Rivera était un homme réfléchi, cultivé. Lorsqu'il raccroche les crampons après vingt ans de foot, ce cerveau aux multiples facettes entreprend une carrière d'homme politique et de dirigeant. Comme pendant ses 20 années à fouler le rectangle vert, durant 22 années de parlementaire et de dirigeant à la Fédération italienne de football, Rivera met son intelligence au service de la nation, du football italien et de son club de toujours, pour défendre une certaine idée de l'élégance. Vice-Président du Milan AC pendant 7 ans, il se retire quand Berlusconi s'empare de la Présidence du club : la franchise de l'ancien capitaine et sa rectitude s'avèrent incompatibles avec les pratiques du sulfureux milliardaire ; auquel il s'opposera dès l'entrée du Cavaliere en politique. De 87 à 2001, il est élu Député de la République italienne, puis siège au Parlement européen. Il milite pour une réforme de la gestion du sport, une meilleure transparence dans les fédérations, un investissement véritable dans la formation et l'éducation des jeunes. Dénonçant la collusion entre pouvoir politique et intérêts privés, il déplore les arrangements de la politique de coulisses. Un jour, en séance, à un député qui lui dit : « Monsieur Rivera, le football et la politique, ce n'est pas la même chose », il répond calmement : « C'est vrai. Au football, quand on triche, on finit par prendre un carton. En politique, ce n'est pas toujours le cas ». Gianni Rivera se heurte aussi à des figures de son groupe de la Démocratie Chrétienne. Qu'importe : « J'ai passé ma vie à créer du jeu : pourquoi commencer à en détruire ? ».
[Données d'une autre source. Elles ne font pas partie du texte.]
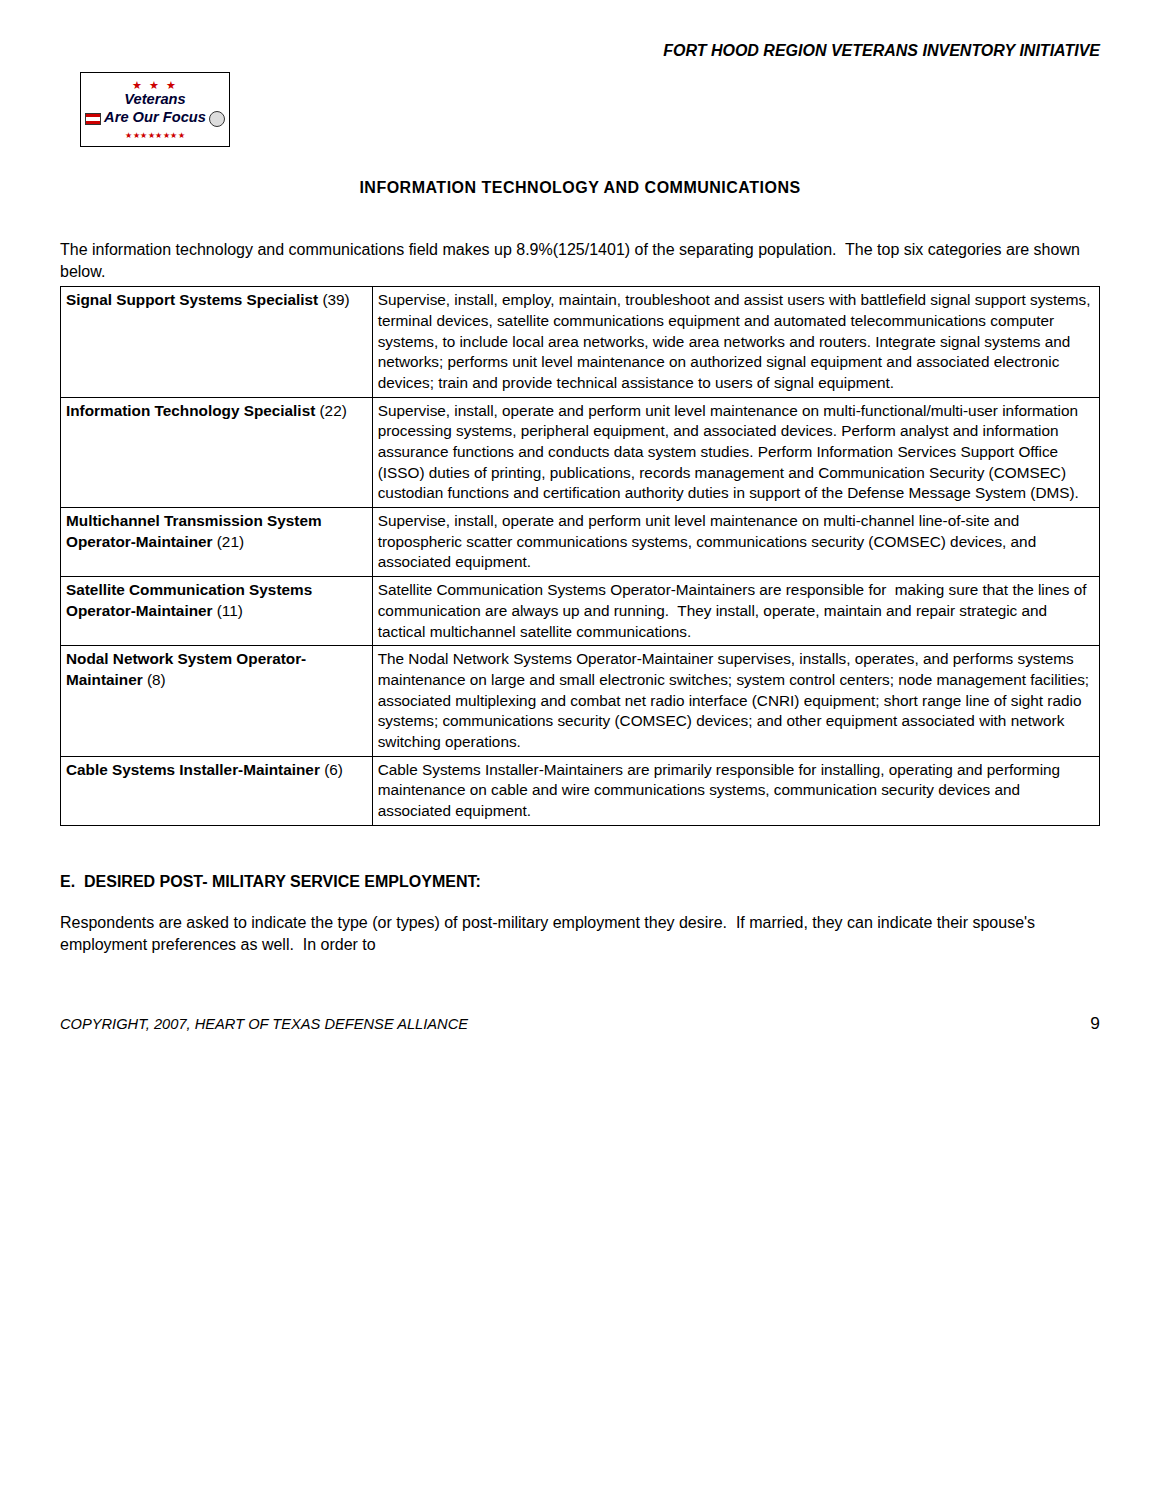FORT HOOD REGION VETERANS INVENTORY INITIATIVE
★ ★ ★
Veterans
Are Our Focus
★★★★★★★★
INFORMATION TECHNOLOGY AND COMMUNICATIONS
The information technology and communications field makes up 8.9%(125/1401) of the separating population. The top six categories are shown below.
| Signal Support Systems Specialist (39) | Supervise, install, employ, maintain, troubleshoot and assist users with battlefield signal support systems, terminal devices, satellite communications equipment and automated telecommunications computer systems, to include local area networks, wide area networks and routers. Integrate signal systems and networks; performs unit level maintenance on authorized signal equipment and associated electronic devices; train and provide technical assistance to users of signal equipment. |
| Information Technology Specialist (22) | Supervise, install, operate and perform unit level maintenance on multi-functional/multi-user information processing systems, peripheral equipment, and associated devices. Perform analyst and information assurance functions and conducts data system studies. Perform Information Services Support Office (ISSO) duties of printing, publications, records management and Communication Security (COMSEC) custodian functions and certification authority duties in support of the Defense Message System (DMS). |
| Multichannel Transmission System Operator-Maintainer (21) | Supervise, install, operate and perform unit level maintenance on multi-channel line-of-site and tropospheric scatter communications systems, communications security (COMSEC) devices, and associated equipment. |
| Satellite Communication Systems Operator-Maintainer (11) | Satellite Communication Systems Operator-Maintainers are responsible for making sure that the lines of communication are always up and running. They install, operate, maintain and repair strategic and tactical multichannel satellite communications. |
| Nodal Network System Operator-Maintainer (8) | The Nodal Network Systems Operator-Maintainer supervises, installs, operates, and performs systems maintenance on large and small electronic switches; system control centers; node management facilities; associated multiplexing and combat net radio interface (CNRI) equipment; short range line of sight radio systems; communications security (COMSEC) devices; and other equipment associated with network switching operations. |
| Cable Systems Installer-Maintainer (6) | Cable Systems Installer-Maintainers are primarily responsible for installing, operating and performing maintenance on cable and wire communications systems, communication security devices and associated equipment. |
E. DESIRED POST- MILITARY SERVICE EMPLOYMENT:
Respondents are asked to indicate the type (or types) of post-military employment they desire. If married, they can indicate their spouse's employment preferences as well. In order to
COPYRIGHT, 2007, HEART OF TEXAS DEFENSE ALLIANCE 9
À partir de 2001, Rivera devient Président du secteur technique de la Fédération de Football italienne. Dans la formation des futurs footballeurs, il entend redonner la primauté à la technique et à la créativité. Mais las des blocages internes et des magouilles, il quitte la Fédération en 2013.

L'héritage

Gianni Rivera est une légende respectée. Son nom évoque la beauté du jeu, la loyauté. Et la classe, dans un monde brutal. Pour beaucoup, il est le plus fin numéro 10 de l'histoire italienne. Il demeure l'Italien le plus souvent classé dans le top 10 du Ballon d'Or. Platini lui a remis le prix du Président de l'UEFA en hommage à ses réalisations exceptionnelles, son excellence professionnelle et ses qualités personnelles exemplaires. Une tuile est à son nom au Walk of Fame du sport italien. À 76 ans, il passe son brevet d'entraîneur et se tient à disposition du football italien.